Take a glimpse at that average positioning map and think on the specific deployments of Friberg (8), Alonso (6) and Roldan (7). The three rotated like a gyroscope, stepping up into the build and pulling back to defend one by one. Each seemed to take a turn trying to connect with the attack and then shielding the back line.
But the lack of specialization didn’t really allow any member of the attack - Dempsey, Jordan Morris or Nelson Valdez - to lock down where any of them were going to be. Combined, Alonso and Roldan, typically the two deeper midfielders, attempted nearly 70 percent of their passes in the Galaxy’s half of the field. Together, both settled for eight largely speculative shots and only managed two key passes between them. Neither of them are creatively inclined, but they were tasked with pulling the strings in combination with Friberg. And the Swede often found himself as the lone defender, removed from the stabbing runs that make him so dangerous.
This was partially why the center of the field was not all that well suited to chance creation. Too many speculative chances, not enough incisive passing into space in the final third.
The Grace Period is Over
The first half of every MLS season is mostly posturing. The MLS postseason is so forgiving - 60 percent of each conference makes the playoffs - that it’s not all that important what you do over the first 17 games so long as you don’t leave yourself too much ground to make up over the final 17.
The Sounders are now in that latter territory. They cannot afford to lose any more ground after averaging a single point per game over the first half of the year. Last year, the playoff team with the worst record in the West - Sporting Kansas City - averaged 1.50 points per game and finished on 51 points. The playoff threshold might be lower than 51 points this year, but if it isn’t, that would mean the Sounders need to average two points per game over their next 17.

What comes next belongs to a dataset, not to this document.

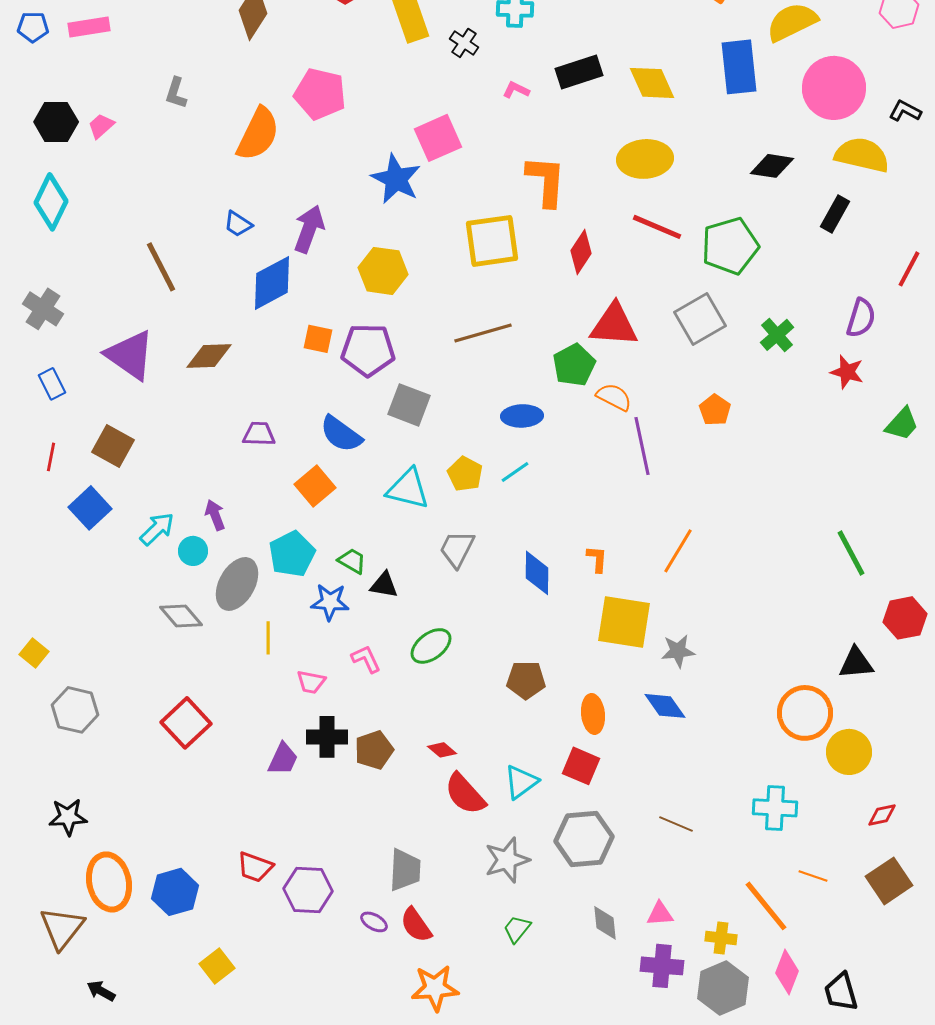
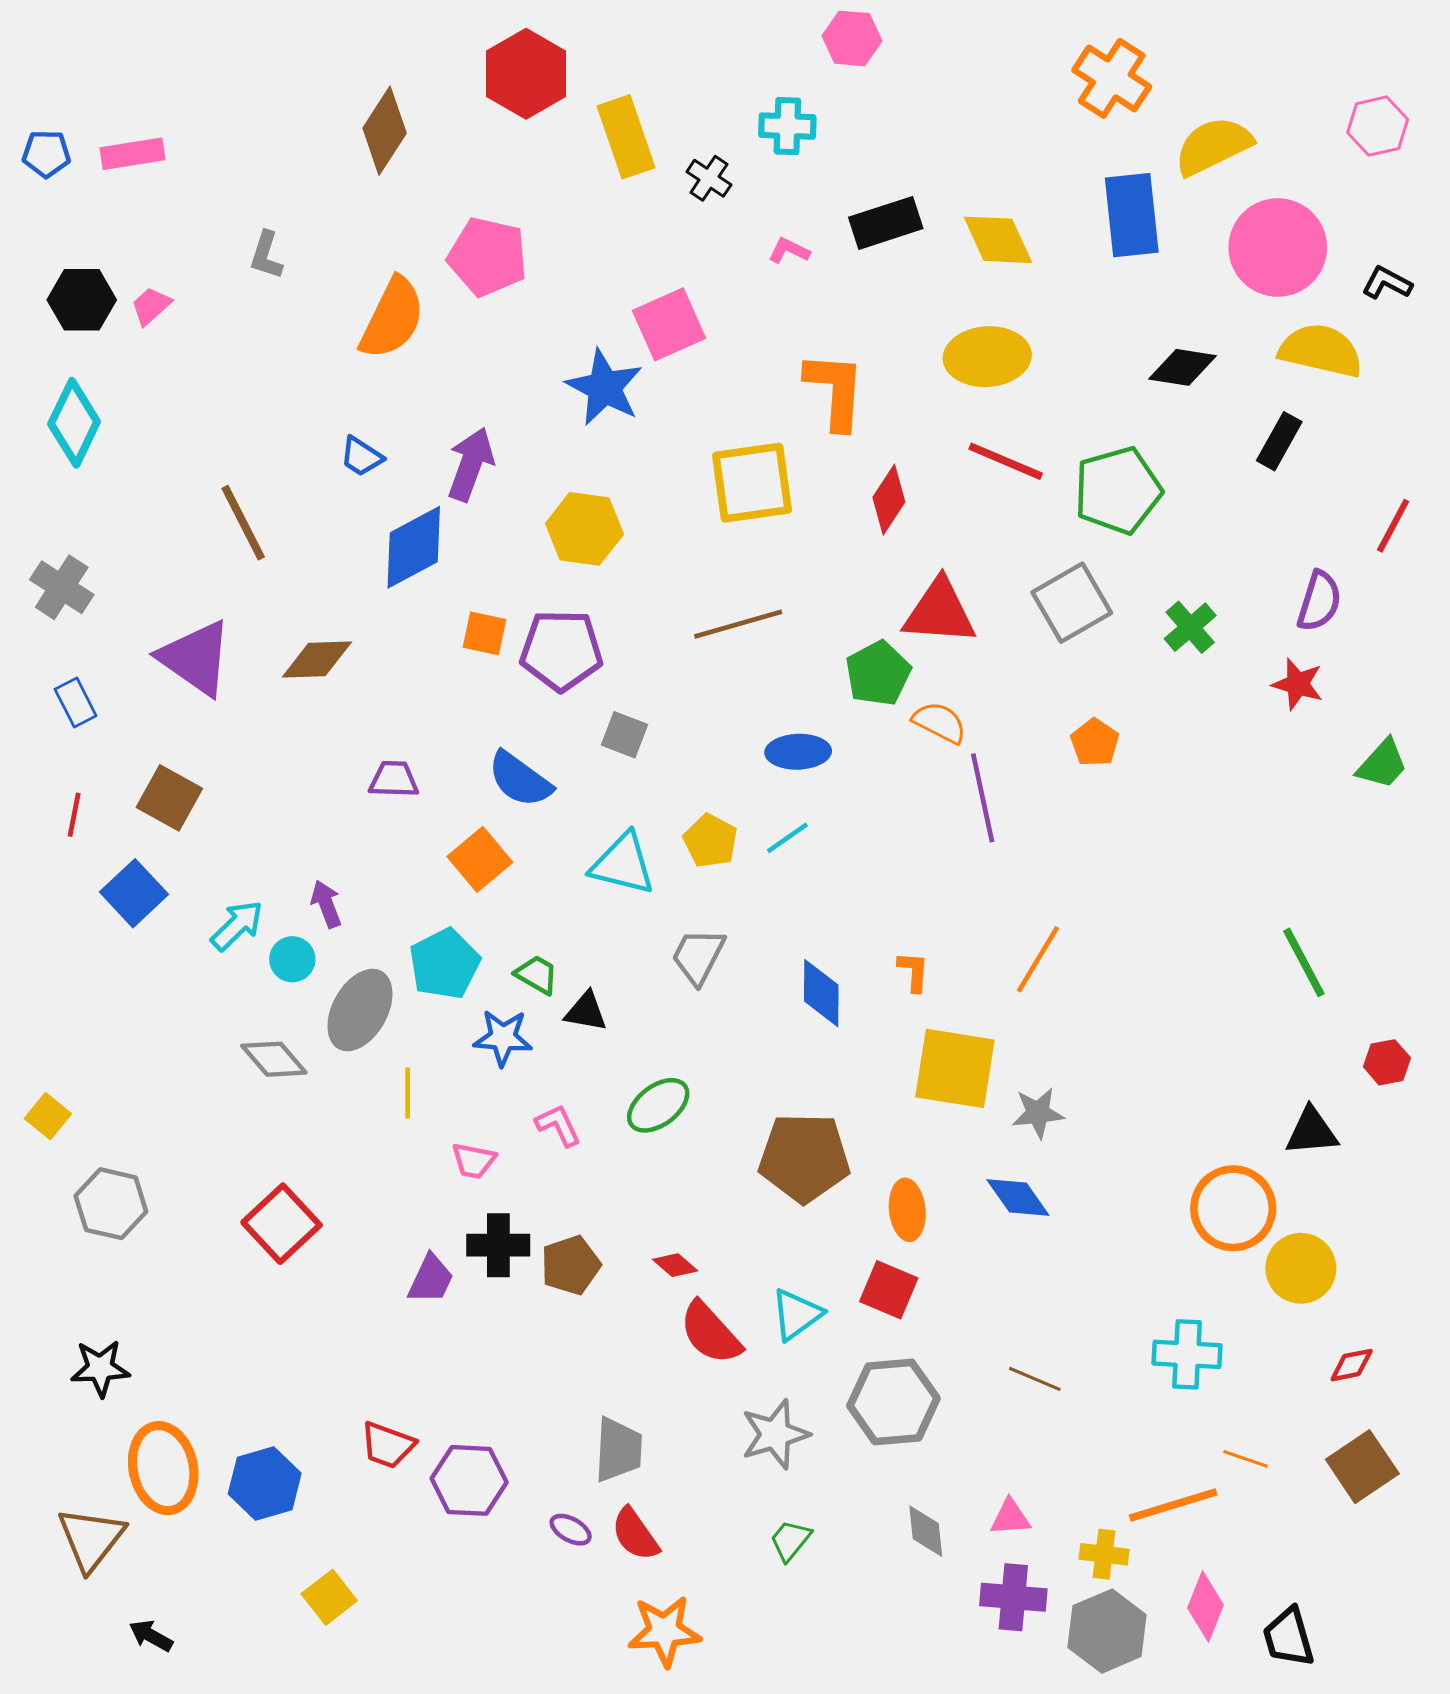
gray square: (409, 405) -> (624, 735), size x0.7
red hexagon: (905, 618) -> (1387, 1062), size x0.7
brown pentagon: (526, 680) -> (804, 1158), size x1.5
orange line: (766, 906) -> (1173, 1505), turned -68

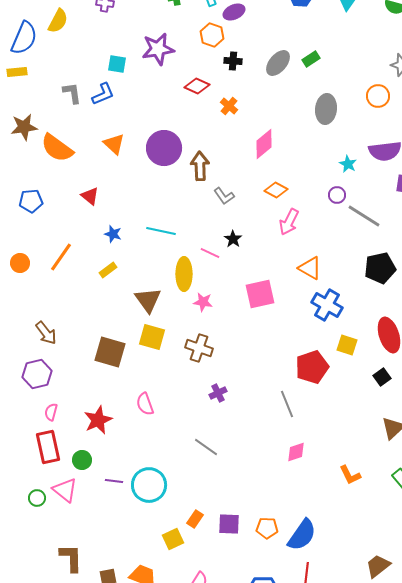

In short, they’ll have to double their points output from the first half to assure themselves an eighth straight trip to the playoffs.
There’s still time to right the ship, but Saturday’s loss was the first all season in which the team’s view toward the postseason was actively imperiled. Seattle is now 20 points behind conference-leading FC Dallas and alone in the cellar for the first time in recent franchise history. More immediately worrying, the Sounders are on pace to score 28 goals this season, the lowest total for an MLS team since 2013.
There’s no more grace period. The Sounders need to win, and quickly.